Incorporating Precipitation Data into Geotechnical Asset Management.

In recent years, the implementation of geohazard warning systems based on precipitation has gained increasing attention from government officials, decision-makers, and the general public to improve decision-making for resilience planning and response for storm events. The active publication of several precipitation-based datasets presents an opportunity for integration with spatial LiDAR terrain data, and subsurface soil mapping. The Maryland Department of Transportation State Highway Administration (MDOT SHA) maintains thousands of cut slopes, embankments, rock slopes and bridge approach embankments; and often respond to repair resulting highway slope instability after significant storm events. It is important that unacceptable slope distresses are recognized in a timely manner for appropriate maintenance and repair.
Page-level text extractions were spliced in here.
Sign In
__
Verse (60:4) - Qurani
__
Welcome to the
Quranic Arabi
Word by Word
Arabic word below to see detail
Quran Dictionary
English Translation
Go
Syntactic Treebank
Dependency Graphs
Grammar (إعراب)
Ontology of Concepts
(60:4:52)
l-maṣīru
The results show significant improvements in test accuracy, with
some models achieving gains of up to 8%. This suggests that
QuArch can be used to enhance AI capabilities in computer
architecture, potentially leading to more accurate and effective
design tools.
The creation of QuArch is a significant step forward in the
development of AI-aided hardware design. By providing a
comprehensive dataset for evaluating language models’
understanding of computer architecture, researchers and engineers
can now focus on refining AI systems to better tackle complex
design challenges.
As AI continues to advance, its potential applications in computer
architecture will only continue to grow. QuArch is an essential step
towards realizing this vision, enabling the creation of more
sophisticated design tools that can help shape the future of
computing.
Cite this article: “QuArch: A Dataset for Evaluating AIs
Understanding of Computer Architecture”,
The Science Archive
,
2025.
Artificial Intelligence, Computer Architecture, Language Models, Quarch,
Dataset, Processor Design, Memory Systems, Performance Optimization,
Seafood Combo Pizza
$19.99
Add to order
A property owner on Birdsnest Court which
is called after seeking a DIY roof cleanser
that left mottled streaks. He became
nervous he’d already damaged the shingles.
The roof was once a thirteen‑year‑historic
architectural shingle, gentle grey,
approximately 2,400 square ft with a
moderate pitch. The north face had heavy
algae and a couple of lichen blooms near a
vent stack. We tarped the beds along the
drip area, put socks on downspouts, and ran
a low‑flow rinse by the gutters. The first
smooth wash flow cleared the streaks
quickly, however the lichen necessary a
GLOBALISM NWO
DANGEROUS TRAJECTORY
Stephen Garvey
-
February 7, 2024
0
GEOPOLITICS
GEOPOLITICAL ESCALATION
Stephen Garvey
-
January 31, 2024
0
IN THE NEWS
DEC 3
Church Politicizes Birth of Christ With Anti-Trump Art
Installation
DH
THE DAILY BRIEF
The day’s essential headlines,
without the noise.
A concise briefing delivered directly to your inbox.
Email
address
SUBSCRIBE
Early identification of slope instability can be crucial for improving resilience by reducing and mitigating the risk of infrastructure damage, along with economic and social damages caused by storm events. Notifications of elevated risk would allow MDOT SHA engineers to assess slopes along the transportation network in a targeted manner based on the amount of precipitation recorded daily. This research will help identify relevant precipitation-based data sources, recommend appropriate thresholds for integration with condition assessment data, and for notifications which to assist MDOT SHA with prioritizing geotechnical field slope conditions inspections.